"Excuse me, sir, but that's exactly what he's got to do in these here parts. A train's the on'y hope he's got of gettin' quick to where he can get an outfit. On'y a damn fool 'd try to make the lake immediate. I aint sayin' as he mightn't lay low for a while, but he can't stick that out long."

"Well, I'll be gone all day with Foster up the Lone Hollow spur. Back by dark. That's all the time I can give you, Bob. If you haven't a lead before No. 2 gets here, I'm afraid I can't wait." He got up from the table.

"That's all right, Mr. Wade. But I'll have a message to show you when you get back this evening," said Cranston confidently.

Nevertheless the only message which he was able to show the President on his return was a wire from Johnston that there was no trace of Podmore among his passengers, and that everybody who had boarded last night's westbound train on the Wardlow division was accounted for. It was with considerable secret disappointment that the Chief of the Special Service Department of the C.L.S. made arrangements for the President's car to continue eastward with No. 2, while he remained behind at Wardlow; for thereby Cranston was losing a splendid opportunity to demonstrate his ability at cross-questioning in the presence of the magnate. He was only human.

Cranston, however, had been taught by experience that time is never up till the last moment. Although his belongings were packed, he left his suitcase aboard the car and long after he had said good-bye to Wade, long after the President was in his berth for the night, the detective sat doggedly on in the despatcher's office, smoking his pipe. His patience was rewarded about an hour before No. 2 was due.

The message was from Thorlakson and came over the wire from the night operator at Indian Creek. The Icelander was holding Podmore at Thorlakson Siding as instructed. Cranston already had made arrangements for a special engine to run them back up the line, and having issued definite instructions he went back to the private car and unpacked his pyjamas.

One of those methodical individuals who are born every now and then with the gift of interpreting railway schedules would have had no great difficulty in locating "Thorlakson" in the main-line timetable of the Canadian Lake Shores Railway. It takes the form of a little dagger-mark which, pursued into the fine print of the "Explanatory," yields the information that "Thorlakson" is a flag-station.

Magnus Thorlakson himself, Icelander, must be credited with being one of the oldest and most conscientious section foremen on the division. He, his men, his wife, his children and everything that was his abode in a log shanty on a rise of ground close to the track. The rest of the place consisted of a long siding, a short wooden platform, a tall new standard enclosed water-tank and a little whitewashed shed where the handcar and tools were stored. A creek here slipped out of the woods to find fault with a stone culvert ere it flowed beneath the track and resought silence among the encircling spruce trees.

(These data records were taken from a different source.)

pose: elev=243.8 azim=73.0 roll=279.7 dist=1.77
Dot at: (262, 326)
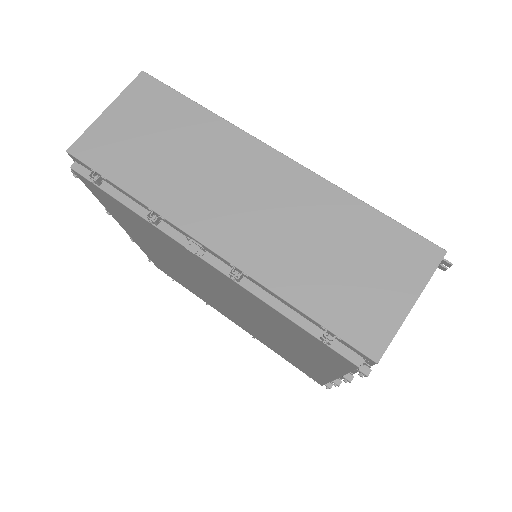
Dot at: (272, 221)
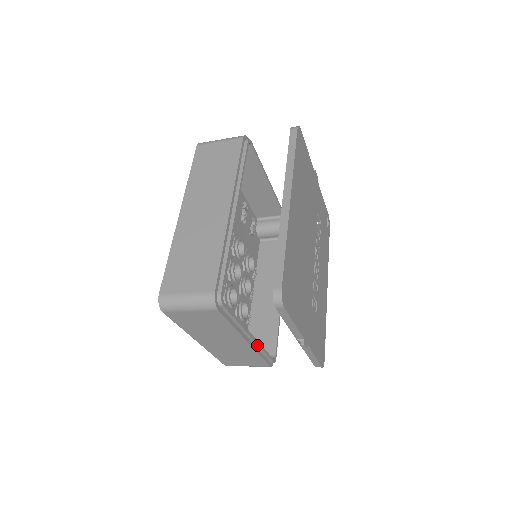
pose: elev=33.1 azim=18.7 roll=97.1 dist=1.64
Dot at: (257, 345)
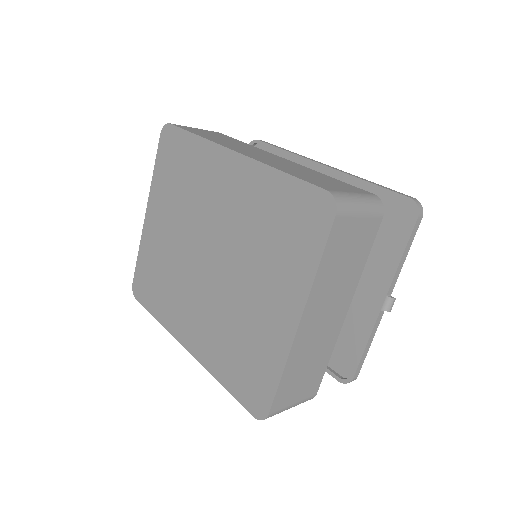
Dot at: occluded
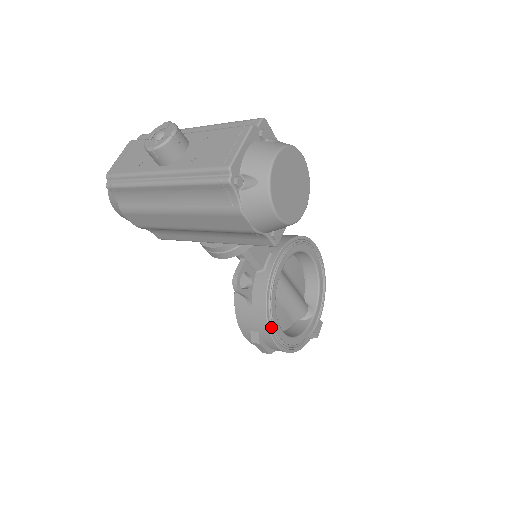
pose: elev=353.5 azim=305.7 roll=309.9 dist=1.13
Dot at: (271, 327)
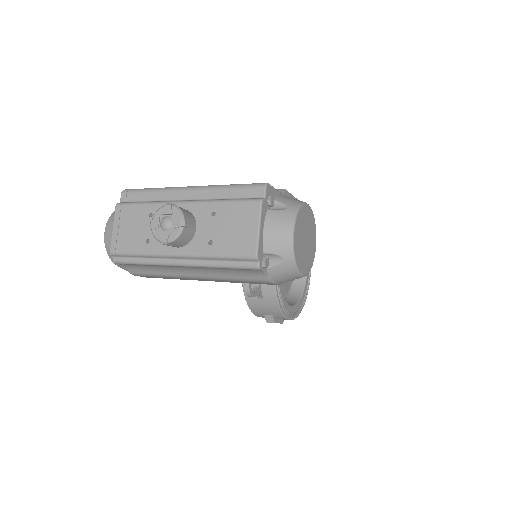
Dot at: (283, 310)
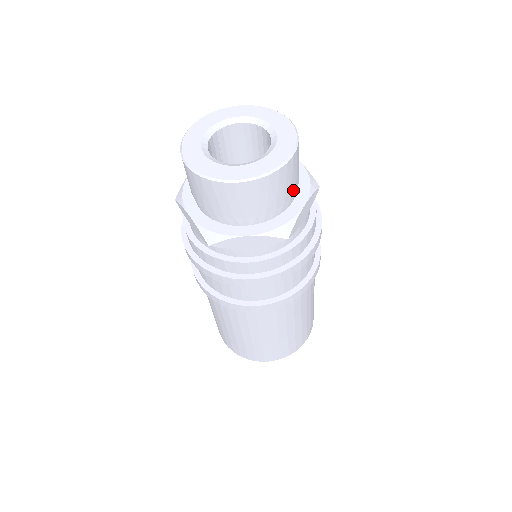
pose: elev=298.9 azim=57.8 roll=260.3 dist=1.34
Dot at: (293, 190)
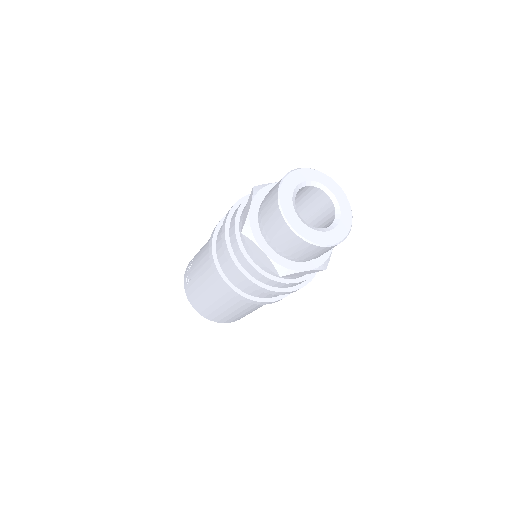
Dot at: occluded
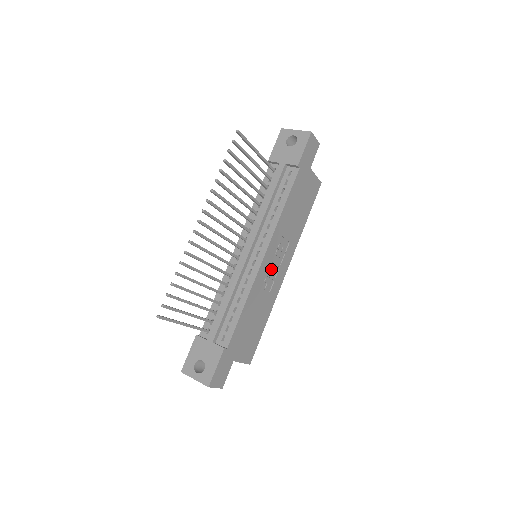
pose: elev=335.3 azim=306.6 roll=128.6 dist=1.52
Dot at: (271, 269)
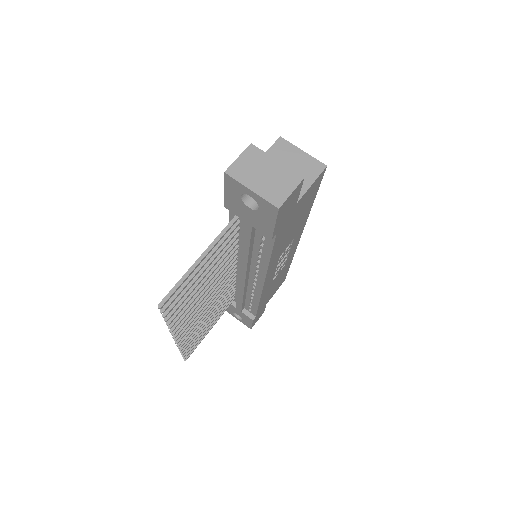
Dot at: occluded
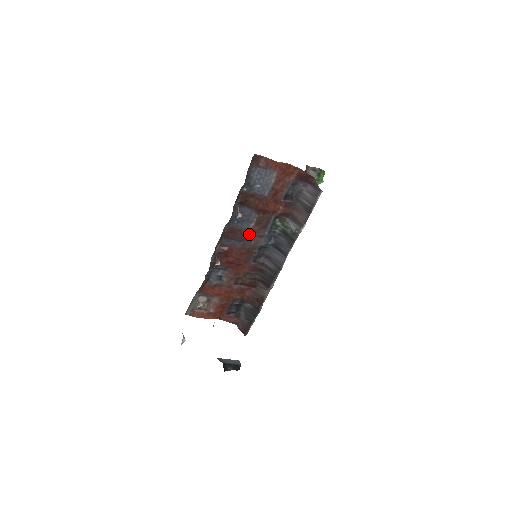
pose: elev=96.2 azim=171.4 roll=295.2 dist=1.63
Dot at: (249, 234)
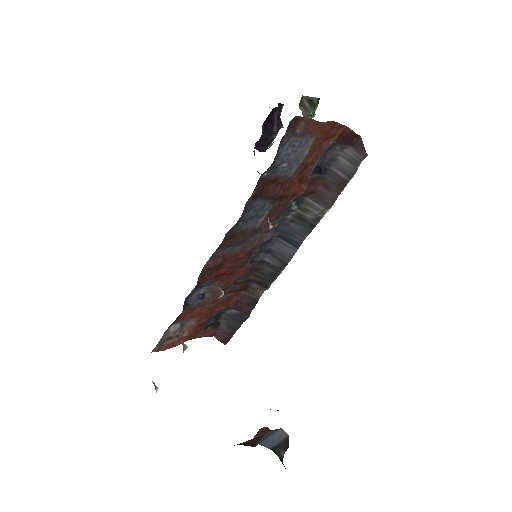
Dot at: (254, 233)
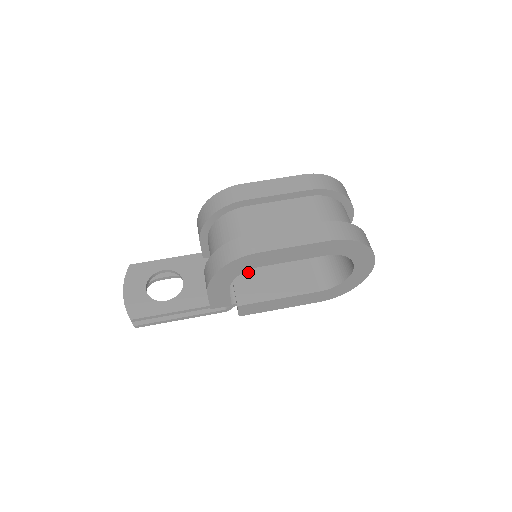
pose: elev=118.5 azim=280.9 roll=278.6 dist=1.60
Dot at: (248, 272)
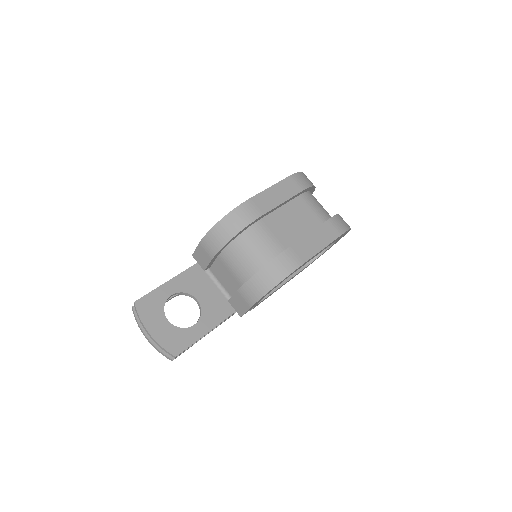
Dot at: occluded
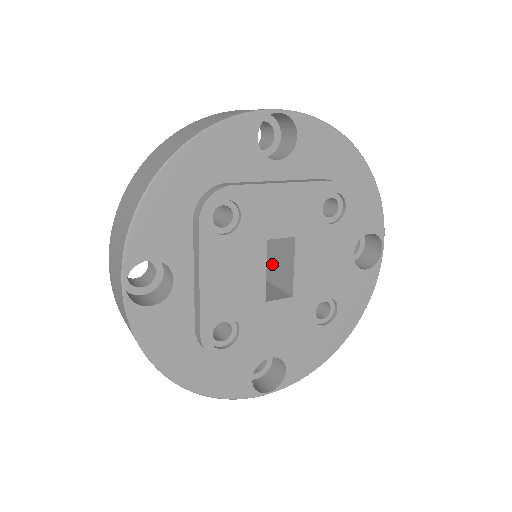
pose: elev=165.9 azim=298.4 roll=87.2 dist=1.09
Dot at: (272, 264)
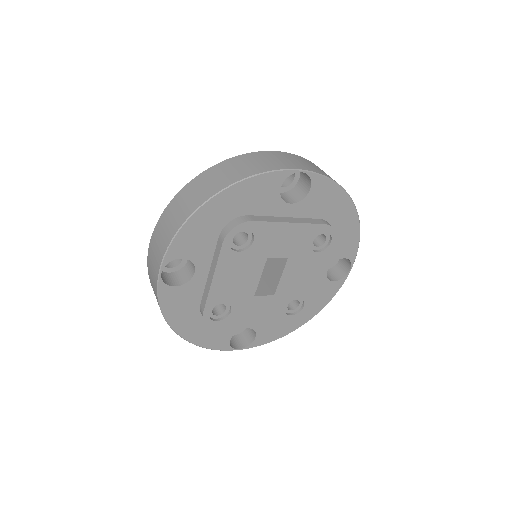
Dot at: (266, 264)
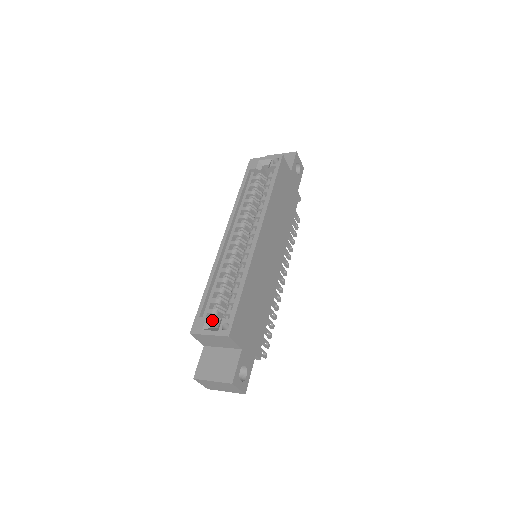
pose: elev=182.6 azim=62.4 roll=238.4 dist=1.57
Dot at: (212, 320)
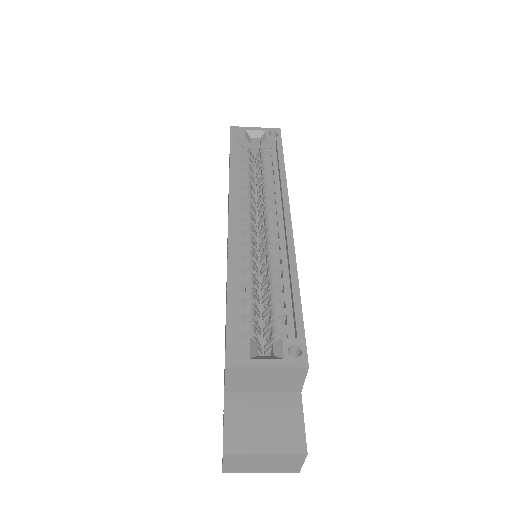
Dot at: (257, 342)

It was a lonesome, insignificant place with nothing to indicate its selection as a bobbin for threads of destiny. The sun was just coming into the sky above the low-lying hills to the east when the President's special steamed into the siding. From the group, clustered about the tool-shed and awaiting its arrival, a broad-shouldered young man in the flannel shirt and legging boots of a railway engineer separated himself and hurried forward. He waved his hand as he recognized Wade's sturdy figure and laughed to hear the magnate's hearty greeting of surprise, his profane enquiry as to what in Gehenna Philip Kendrick was doing away up here in the woods.

The mere sound of that big vibrant bass voice, the mere vitality of the magnate's presence was stimulating. Here was a two-fisted, hard-headed, straight-spoken man's man who had fought his way to the top by refusing pointblank to stay at the bottom. As Phil stood renewing acquaintance he realized more fully why his aunt had always had such supreme confidence in this old friend of her girlhood.